The 1992 Professional and Amateur Sports Protection Act denied legal acts of gambling within the core sports like football, baseball, basketball, soccer and NCAA sports, only allowing people to bet on single games in the state of Nevada.

Gambling researchers predict that now that legalization can occur, states like New Jersey, will move very quickly to get the ball rolling in the world of legal sports gambling. It is estimated the state will aim for legal operations opening up in two weeks, but other states’ legalization processes could be months or even years.

“Congress can regulate sports gambling directly, but if it elects not to do so, each State is free to act on its own. Our job is to interpret the law Congress has enacted and decide whether it is consistent with the Constitution. PASPA is not,” the ruling said.

Gambling analysis predicted before the Supreme Court’s ruling, that if PASPA were to be eliminated, 32 states would likely offer sports betting within a five year time table.

The NBA, NFL, NHL, MLB, NCAA and the federal government all opposed the state wide legalization of sports betting! Arguing that there is room for potential detrimental behavior within the integrity of the sport.

With anticipation, statehouses in the U.S. are ready to be bombarded with different types of negotiations dealing with tax rates, and charges by individual leagues and associations. Every professional sports league, casinos/gambling operations, and state governments are battling for a share of the potential billion dollar industry.

The NBA and the MLB have already discussed possible ways to get a piece of the legal gambling pie, with suggestions of certain fees that would be worth as high as 20% of total revenue.

The NBA have called the specific fee their “integrity fee,” which consists of 1% of all money wagered or bet on their league. That would average out to be about 20% of what sports betting operations typically get back in revenue.

“We are the producers of this intellectual property. The NBA will spend $7.5 billion this year creating this product, we should be compensated in some way for the use of our property.” Said NBA commissioner Adam Silver.

Outside critiques believe these proposals from the sports leagues, combined with the inflated tax rates in certain states, could hurt the legal bookmakers, and put them at a disadvantage compared to the black market. For example, Chris Grove, managing director at Eilers & Krejcik Gaming LLC, said that could show up in the form of worse odds in and on certain contests, or additional fees that could possibly make the product less competitive.
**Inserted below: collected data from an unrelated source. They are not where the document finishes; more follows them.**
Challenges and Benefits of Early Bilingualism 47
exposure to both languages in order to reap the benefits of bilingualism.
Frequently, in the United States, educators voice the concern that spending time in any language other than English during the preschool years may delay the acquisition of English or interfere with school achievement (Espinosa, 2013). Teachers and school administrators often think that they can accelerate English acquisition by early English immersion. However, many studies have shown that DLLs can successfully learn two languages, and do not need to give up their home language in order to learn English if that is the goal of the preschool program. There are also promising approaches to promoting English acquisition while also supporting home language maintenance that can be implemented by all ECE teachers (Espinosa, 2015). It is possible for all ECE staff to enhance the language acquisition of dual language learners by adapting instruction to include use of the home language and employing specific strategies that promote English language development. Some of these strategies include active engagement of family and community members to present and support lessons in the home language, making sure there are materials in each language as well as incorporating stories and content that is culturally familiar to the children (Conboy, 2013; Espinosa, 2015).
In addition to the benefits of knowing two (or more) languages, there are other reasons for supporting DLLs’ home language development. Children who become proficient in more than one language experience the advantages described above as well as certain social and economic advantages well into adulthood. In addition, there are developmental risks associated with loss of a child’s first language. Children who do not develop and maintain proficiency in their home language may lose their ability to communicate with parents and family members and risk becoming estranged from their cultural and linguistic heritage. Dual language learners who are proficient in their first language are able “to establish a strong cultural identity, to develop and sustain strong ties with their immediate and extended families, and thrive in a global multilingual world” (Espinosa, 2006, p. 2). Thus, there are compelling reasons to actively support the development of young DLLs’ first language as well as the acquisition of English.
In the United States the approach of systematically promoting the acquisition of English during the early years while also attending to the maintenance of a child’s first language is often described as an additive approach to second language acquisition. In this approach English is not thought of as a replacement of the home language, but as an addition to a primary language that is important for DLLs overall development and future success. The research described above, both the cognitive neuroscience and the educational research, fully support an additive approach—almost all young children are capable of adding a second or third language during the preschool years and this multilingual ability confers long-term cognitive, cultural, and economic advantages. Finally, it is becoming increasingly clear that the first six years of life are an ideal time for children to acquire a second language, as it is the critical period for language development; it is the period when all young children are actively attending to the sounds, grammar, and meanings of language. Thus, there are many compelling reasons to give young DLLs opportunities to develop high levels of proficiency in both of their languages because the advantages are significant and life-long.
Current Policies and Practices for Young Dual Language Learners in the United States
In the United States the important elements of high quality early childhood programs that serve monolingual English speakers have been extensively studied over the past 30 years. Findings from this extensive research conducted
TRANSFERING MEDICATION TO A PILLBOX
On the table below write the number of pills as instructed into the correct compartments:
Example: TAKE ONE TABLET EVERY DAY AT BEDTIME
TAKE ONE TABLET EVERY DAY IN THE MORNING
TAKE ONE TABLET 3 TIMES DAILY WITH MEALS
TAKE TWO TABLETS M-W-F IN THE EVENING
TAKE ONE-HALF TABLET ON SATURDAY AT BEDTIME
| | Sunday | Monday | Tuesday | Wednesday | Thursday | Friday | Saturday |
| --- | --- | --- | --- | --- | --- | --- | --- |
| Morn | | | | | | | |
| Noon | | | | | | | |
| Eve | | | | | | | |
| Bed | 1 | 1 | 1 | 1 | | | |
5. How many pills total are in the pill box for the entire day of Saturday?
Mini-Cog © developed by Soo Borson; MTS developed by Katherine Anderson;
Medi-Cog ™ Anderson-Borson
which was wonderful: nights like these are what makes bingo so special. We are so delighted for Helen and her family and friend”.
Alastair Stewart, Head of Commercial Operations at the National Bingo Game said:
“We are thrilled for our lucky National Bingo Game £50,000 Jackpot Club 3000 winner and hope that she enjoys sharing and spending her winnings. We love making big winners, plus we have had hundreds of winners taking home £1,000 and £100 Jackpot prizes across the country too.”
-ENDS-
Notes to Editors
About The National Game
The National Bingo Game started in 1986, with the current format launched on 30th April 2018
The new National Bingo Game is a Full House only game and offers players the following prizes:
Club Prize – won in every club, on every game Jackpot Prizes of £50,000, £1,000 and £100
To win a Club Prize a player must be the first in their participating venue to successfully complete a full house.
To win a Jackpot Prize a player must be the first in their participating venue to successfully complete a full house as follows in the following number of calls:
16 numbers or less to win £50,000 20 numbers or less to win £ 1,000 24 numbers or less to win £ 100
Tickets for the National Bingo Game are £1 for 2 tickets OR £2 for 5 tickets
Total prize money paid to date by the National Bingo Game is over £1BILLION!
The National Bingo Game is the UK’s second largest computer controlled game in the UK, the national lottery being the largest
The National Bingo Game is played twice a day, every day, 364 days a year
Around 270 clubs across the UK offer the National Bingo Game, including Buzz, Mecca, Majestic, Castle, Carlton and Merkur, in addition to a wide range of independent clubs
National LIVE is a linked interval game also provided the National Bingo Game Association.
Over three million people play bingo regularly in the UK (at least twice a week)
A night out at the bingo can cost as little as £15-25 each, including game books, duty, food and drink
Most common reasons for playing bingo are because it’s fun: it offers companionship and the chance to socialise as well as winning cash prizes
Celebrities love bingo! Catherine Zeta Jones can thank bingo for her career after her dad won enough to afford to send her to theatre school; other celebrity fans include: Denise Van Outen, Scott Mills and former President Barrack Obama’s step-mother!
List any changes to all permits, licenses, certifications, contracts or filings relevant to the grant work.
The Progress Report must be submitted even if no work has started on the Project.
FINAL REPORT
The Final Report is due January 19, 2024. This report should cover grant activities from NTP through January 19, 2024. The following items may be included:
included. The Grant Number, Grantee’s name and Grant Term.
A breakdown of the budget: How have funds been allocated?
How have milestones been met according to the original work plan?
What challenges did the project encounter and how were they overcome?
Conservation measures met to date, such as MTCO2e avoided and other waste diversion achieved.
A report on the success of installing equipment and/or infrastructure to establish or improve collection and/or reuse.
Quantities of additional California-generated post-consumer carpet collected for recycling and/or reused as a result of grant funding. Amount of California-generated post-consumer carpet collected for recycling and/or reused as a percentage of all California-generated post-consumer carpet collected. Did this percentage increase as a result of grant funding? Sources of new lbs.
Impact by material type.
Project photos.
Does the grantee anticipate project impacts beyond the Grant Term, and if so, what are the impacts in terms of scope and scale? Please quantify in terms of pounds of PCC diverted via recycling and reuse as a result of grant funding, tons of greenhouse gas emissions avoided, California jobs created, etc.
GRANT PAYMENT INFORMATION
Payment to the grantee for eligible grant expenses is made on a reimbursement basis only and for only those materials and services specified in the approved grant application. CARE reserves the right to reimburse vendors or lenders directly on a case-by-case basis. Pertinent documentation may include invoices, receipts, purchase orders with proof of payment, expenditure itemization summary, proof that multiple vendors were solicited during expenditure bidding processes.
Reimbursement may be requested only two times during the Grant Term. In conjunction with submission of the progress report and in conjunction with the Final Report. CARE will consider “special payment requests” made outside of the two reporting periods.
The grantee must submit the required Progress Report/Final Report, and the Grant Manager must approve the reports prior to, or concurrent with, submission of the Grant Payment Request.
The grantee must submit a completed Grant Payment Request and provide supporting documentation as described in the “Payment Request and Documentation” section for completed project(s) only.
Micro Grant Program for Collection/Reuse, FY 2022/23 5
“The money is going to come from somewhere; bookmakers aren’t going to operate at a loss,” Grove said.

These issues should bring some serious concerns for states planning on legalizing sports betting any time soon. Every available entity will be trying to get a piece of the profit in the sports betting world. The difficult task will be to shift the established customers from the black market to the legal market. Fearing that the legal market could be small and the black market could remain dominate, along with complexities with the leagues, tax rates, and legal fees, the whole operation could be shut down before it has a chance to be completely up and running.